Giving remarks after her swearing in as the country's 13 Chief Justice at the State House in Accra Monday, Justice Akuffo said she will continue with reforms initiated by her predecessor, Justice Georgina Theodora Wood to improve on the integrity of the judiciary.
Regarding purging the image of the judiciary which has never been the same after the Anas expose, Justice Akufo who spoke about her passion for integrity in the judiciary emphasized on her desire to ensure delivery of quality justice, development and stability of the country and will strive to demonstrate that throughout her tenure.
"In doing this I will count on the support and cooperation of the other arms of government...the judiciary has diligently worked for and attained a large measure of independence. This will is, however, made incomplete by the lack of financial independence," she observed.
She said this is one of the objectives she would like to achieve during her tenure.

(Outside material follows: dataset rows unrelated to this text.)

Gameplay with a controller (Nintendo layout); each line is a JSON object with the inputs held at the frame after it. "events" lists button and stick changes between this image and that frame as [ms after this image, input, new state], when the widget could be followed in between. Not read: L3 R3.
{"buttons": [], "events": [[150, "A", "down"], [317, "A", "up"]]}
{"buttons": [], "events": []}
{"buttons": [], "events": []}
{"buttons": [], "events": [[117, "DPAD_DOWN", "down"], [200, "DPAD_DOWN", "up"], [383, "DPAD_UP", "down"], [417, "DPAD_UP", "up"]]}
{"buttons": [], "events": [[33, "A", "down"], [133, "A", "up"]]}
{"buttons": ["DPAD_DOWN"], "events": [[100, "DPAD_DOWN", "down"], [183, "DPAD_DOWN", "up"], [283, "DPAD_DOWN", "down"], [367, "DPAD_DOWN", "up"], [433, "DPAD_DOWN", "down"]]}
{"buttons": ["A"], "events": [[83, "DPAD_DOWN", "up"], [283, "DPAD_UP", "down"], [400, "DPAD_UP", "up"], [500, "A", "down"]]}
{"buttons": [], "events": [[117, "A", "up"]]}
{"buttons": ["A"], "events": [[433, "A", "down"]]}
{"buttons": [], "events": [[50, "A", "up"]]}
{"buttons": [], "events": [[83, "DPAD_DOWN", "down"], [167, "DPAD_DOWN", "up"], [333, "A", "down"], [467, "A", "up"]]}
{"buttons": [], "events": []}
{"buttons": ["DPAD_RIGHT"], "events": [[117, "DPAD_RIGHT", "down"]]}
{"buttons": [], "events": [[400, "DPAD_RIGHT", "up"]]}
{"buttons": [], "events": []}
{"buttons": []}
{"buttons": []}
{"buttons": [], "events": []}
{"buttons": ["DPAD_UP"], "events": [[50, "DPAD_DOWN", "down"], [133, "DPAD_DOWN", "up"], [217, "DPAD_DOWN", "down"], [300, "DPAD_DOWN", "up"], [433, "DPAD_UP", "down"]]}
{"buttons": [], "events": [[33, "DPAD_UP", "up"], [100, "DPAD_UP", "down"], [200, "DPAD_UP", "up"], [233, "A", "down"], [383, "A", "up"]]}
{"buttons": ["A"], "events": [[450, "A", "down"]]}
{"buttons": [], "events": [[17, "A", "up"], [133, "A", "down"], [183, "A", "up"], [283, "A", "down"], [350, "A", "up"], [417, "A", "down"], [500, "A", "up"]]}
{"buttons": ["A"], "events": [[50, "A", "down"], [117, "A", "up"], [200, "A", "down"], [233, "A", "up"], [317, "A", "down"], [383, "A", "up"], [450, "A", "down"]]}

"The vetting process brought into perspective several matters about the judiciary which the good people of Ghana has concerns. These includes; the integrity of the judiciary, political and other influences on the judiciary, conditions of service of judges and magistrates, the infrastructure of the judiciary service i.e courtrooms and residences.
"Delays in justice delivery, loss of confidence, the justice system and other related issues of mob action, the conduct of the members of the Bar, legal education in Ghana. These are major issues I would address," he said.
She called for the support of all citizens and institutions in the country.
The second female CJ of the country noted a breakdown of the judicial system would signal mayhem in the country, if steps are not taken to improve the confidence of the citizens in the judiciary.
The Supreme Court Judge used the opportunity to thank the country's three former presidents for their numerous contributions, which have helped deepen democracy.
She showered praises on former President Jerry John Rawlings for believing in her which saw her appointment as a Supreme Court judge. “At a time when I have not conceived or envisaged a life on the bench. He might have seen in me some I was yet to see,” she said.
The 67-year-old judge also thanked ex-president John Agyekum Kufour for nominating her to serve on the African Court on Human and Peoples' Rights where she helped to resolve some of the human rights cases in the continent.
Thanks to the efforts and support of the immediate past president, John Dramani Mahama, she spoke of how he made her time as President of the African Court a success, with the numerous supports when he chaired the African Union.
She also thanked President Nana Addo Dankwa Akufo-Addo for considering her for the office of CJ as well as acknowledging the enormous role the Council of State and Parliament played in her appointment.